Myth No. 1: Long sentences drive prison population growth. The stories that capture our attention are the low-level crooks who get 25 years for stealing three $400 golf clubs. But these cases get a lot of press precisely because they are exceptional. And the attention goes to the sentence imposed, not the time actually served, which may be far shorter.

Our data on time served is imperfect at best, but it appears that the time served by the median prisoner is about two years, sometimes much less. It is easy to focus on the people who are serving decades-long sentences for life or life without parole, but they make up only about 10 percent and 2.5 percent of the total prison population, respectively. The two-year median, meanwhile, holds true both in notoriously punitive states like Michigan and in more lenient ones like Minnesota. Not only is the absolute amount of time served low, in general, but in many states that amount remained flat over much of the 1990s.

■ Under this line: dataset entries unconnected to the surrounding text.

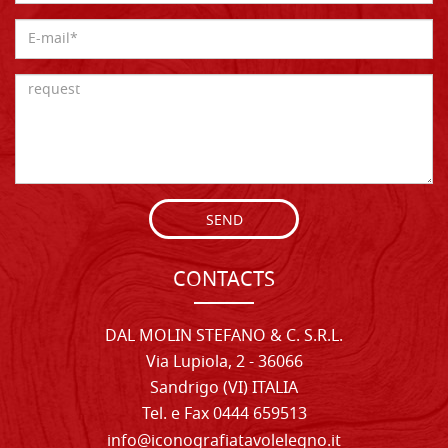
SEND
CONTACTS
DAL MOLIN STEFANO & C. S.R.L.
Via Lupiola, 2 - 36066
Sandrigo (VI) ITALIA
Tel. e Fax 0444 659513
info@iconografiatavolelegno.it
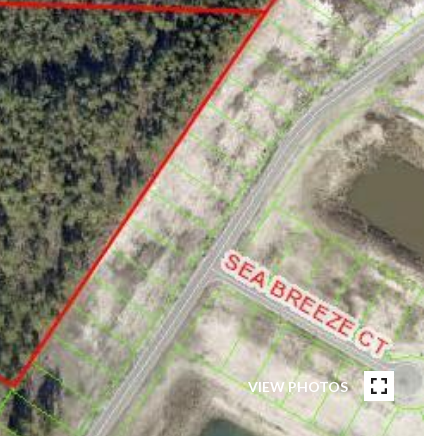
VIEW PHOTOS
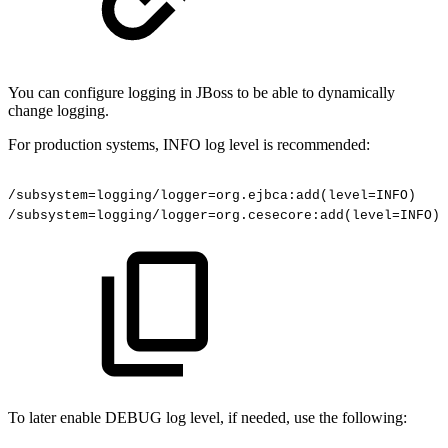
You can configure logging in JBoss to be able to dynamically
change logging.
For production systems, INFO log level is recommended:
/subsystem=logging/logger=org.ejbca:add(level=INFO)
/subsystem=logging/logger=org.cesecore:add(level=INFO)
To later enable DEBUG log level, if needed, use the following:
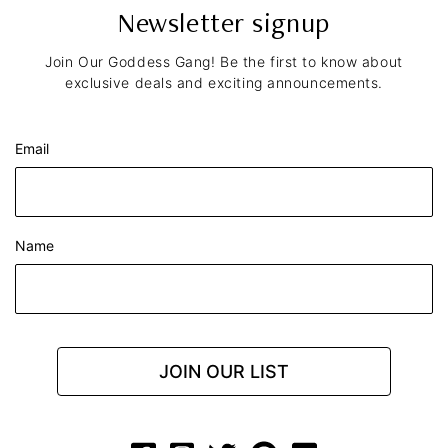
Newsletter signup
Join Our Goddess Gang! Be the first to know about
exclusive deals and exciting announcements.
Email
Name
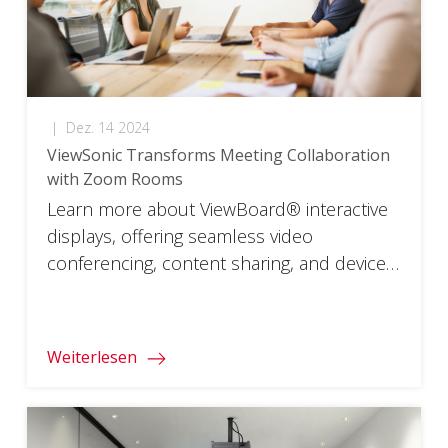
|
Dez. 14 2024
ViewSonic Transforms Meeting Collaboration
with Zoom Rooms
Learn more about ViewBoard® interactive
displays, offering seamless video
conferencing, content sharing, and device
compatibility for efficient meetings
worldwide.
Weiterlesen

So what is actually driving prison population growth? Admissions. Far more offenders who in the past would have received nonprison sentences are being locked up for short stints, driving up the overall population. Stop admitting as many people, and the prison population would shrink rapidly. Cutting back on long sentences is far less likely to have the same meaningful effect.

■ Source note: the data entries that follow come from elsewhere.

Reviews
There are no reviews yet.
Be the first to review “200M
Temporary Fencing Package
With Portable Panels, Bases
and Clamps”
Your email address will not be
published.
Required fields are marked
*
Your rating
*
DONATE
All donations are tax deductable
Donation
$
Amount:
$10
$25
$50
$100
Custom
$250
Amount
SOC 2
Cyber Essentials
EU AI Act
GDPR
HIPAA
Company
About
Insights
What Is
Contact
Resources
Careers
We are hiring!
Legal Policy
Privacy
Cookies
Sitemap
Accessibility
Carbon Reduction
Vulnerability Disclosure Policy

Myth No. 2: Low-level drug offenders drive prison population growth. It is popular, perhaps almost mandatory, to blame the boom on the War on Drugs. But it is just not true. Only 20 percent of inmates in prisons (as opposed to jails) are locked up for drug offenses, compared with 50 percent for violent crimes and 20 percent for property offenses; most of the drug offenders are in prison for distribution, not possession. Twenty percent is admittedly much larger than approximately 3 percent, which was the fraction of prisoners serving time on drug charges in the 1970s. But if we were to release every prisoner currently serving time for a drug charge, our prison population would drop only from 1.6 million to 1.3 million. That's not much of a decline, compared with the total number of people in prison in the 1970s—about 300,000.

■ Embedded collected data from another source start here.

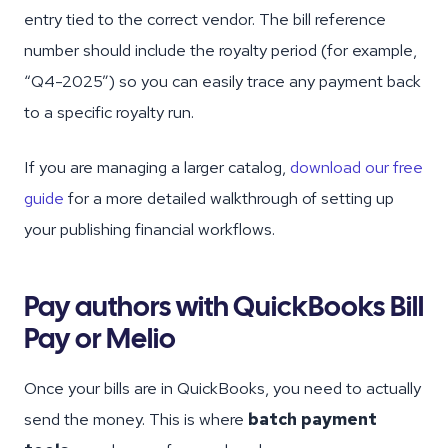
entry tied to the correct vendor. The bill reference
number should include the royalty period (for example,
“Q4-2025”) so you can easily trace any payment back
to a specific royalty run.
If you are managing a larger catalog,
download our free
guide
for a more detailed walkthrough of setting up
your publishing financial workflows.
Pay authors with QuickBooks Bill
Pay or Melio
Once your bills are in QuickBooks, you need to actually
send the money. This is where
batch payment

In fact, the war on drugs does play a role in the prisoner increase. But it's an indirect one. State "predicate felony" laws, for example, impose longer sentences on offenders with prior records: A drug conviction may not send someone to prison, but it will make him serve more time for any future crime he commits. This suggests that simply tackling long drug sentences, as reformers in New York state have done, may miss the real problem.